Kontinuität und Wandel der stationären Erziehung im 20. Jahrhundert am Beispiel des Landerziehungsheims Albisbrunn
Erziehung und Gewalt, Fürsorge und Zwang – stationäre Erziehung war und ist anfällig für Grenzüberschreitungen in der Auseinandersetzung mit den ihr anvertrauten Kindern und Jugendlichen. Diese Spannungen zwischen Zuwendung und den Grenzen des eigenen Handelns lassen sich vielfach beobachten: zwischen pädagogischen Programmen, medialer Berichterstattung, alltäglichen Problemen, gesetzlichen Vorgaben und disziplinarischen Logiken.
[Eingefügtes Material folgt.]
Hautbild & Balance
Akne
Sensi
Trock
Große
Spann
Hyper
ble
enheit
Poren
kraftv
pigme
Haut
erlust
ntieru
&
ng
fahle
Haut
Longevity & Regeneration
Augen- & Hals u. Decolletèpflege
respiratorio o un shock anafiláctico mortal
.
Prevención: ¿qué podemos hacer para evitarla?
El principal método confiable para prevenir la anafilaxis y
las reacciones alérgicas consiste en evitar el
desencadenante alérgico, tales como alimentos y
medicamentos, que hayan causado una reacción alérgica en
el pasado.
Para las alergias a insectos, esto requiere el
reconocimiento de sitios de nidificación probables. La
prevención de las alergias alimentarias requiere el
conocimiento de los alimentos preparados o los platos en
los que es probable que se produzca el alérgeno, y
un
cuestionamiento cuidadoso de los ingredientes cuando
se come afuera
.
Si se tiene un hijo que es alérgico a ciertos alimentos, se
Der vorliegende Band legt die Befunde des Teilprojekts «‹Grammatik› der stationären Erziehung» des NFP 76 vor. Neben der Präsentation der Institutionengeschichte des Landerziehungsheims Albisbrunn untersucht er Konzepte von Jugend in anderen Reformschulen. Diskutiert werden zudem die Fremdplatzierungspraktiken bei jugendstrafrechtlich eingewiesenen Knaben, die Dynamik und Wirkung der psychopathologischen Expertise im Heim sowie der Professionalisierungsprozess des Heimerzieher:innenberufs. Die Analysen zeigen, dass der Fall Albisbrunn auch auf andernorts zu beobachtende Problemfelder verweist: Finanzierung, Erziehungspraktiken, Kampf gegen Drogen, Bedeutung von Gutachten, Diagnosen und Gesetzen, Fremdplatzierungspraktiken, Umgang mit Entweichungen oder Kooperation mit Behörden. Die Beiträge beleuchten die personellen, institutionellen und gesetzlichen Verflechtungen sowie das in Netzwerken zirkulierende Wissen zur stationären Erziehung. Das Heim in Hausen am Albis war mit seinen Bemühungen und Praktiken kein Einzelfall.
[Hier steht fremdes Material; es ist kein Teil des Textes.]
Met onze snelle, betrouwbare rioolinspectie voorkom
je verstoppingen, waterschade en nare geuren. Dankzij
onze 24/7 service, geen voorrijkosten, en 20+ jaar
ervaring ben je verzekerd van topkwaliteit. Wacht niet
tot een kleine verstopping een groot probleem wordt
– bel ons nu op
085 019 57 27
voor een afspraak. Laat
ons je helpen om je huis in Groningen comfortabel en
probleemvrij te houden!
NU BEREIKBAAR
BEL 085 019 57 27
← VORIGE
«Die vorliegende Darstellung des Landerziehungsheims Albisbrunn rückt aber auch die Kontinuitäten und Parallelen der stationären Zwangserziehung quer durch alle Institutionen des Anstalts- und Heimwesens ins Bild, vom Verdingkinderwesen über die Waisenhäuser und die Zwangsarbeitsanstalten für administrativ versorgte «schwererziehbare» Jugendliche hin zu den gehobenen Landerziehungsheimen und den Luxusinternaten für rebellische Sprösslinge von Oberschichtseltern. Dies vor dem Hintergrund der staatlichen Aufarbeitung fürsorgerischer Zwangsmassnahmen insbesondere auch gegenüber Jugendlichen in der Schweiz und ihren Nachbarländern in den vergangenen beiden Jahrzehnten sowie der immer noch wachsenden Anzahl von grossenteils sehr erschütternden Lebensberichten von Opfern.»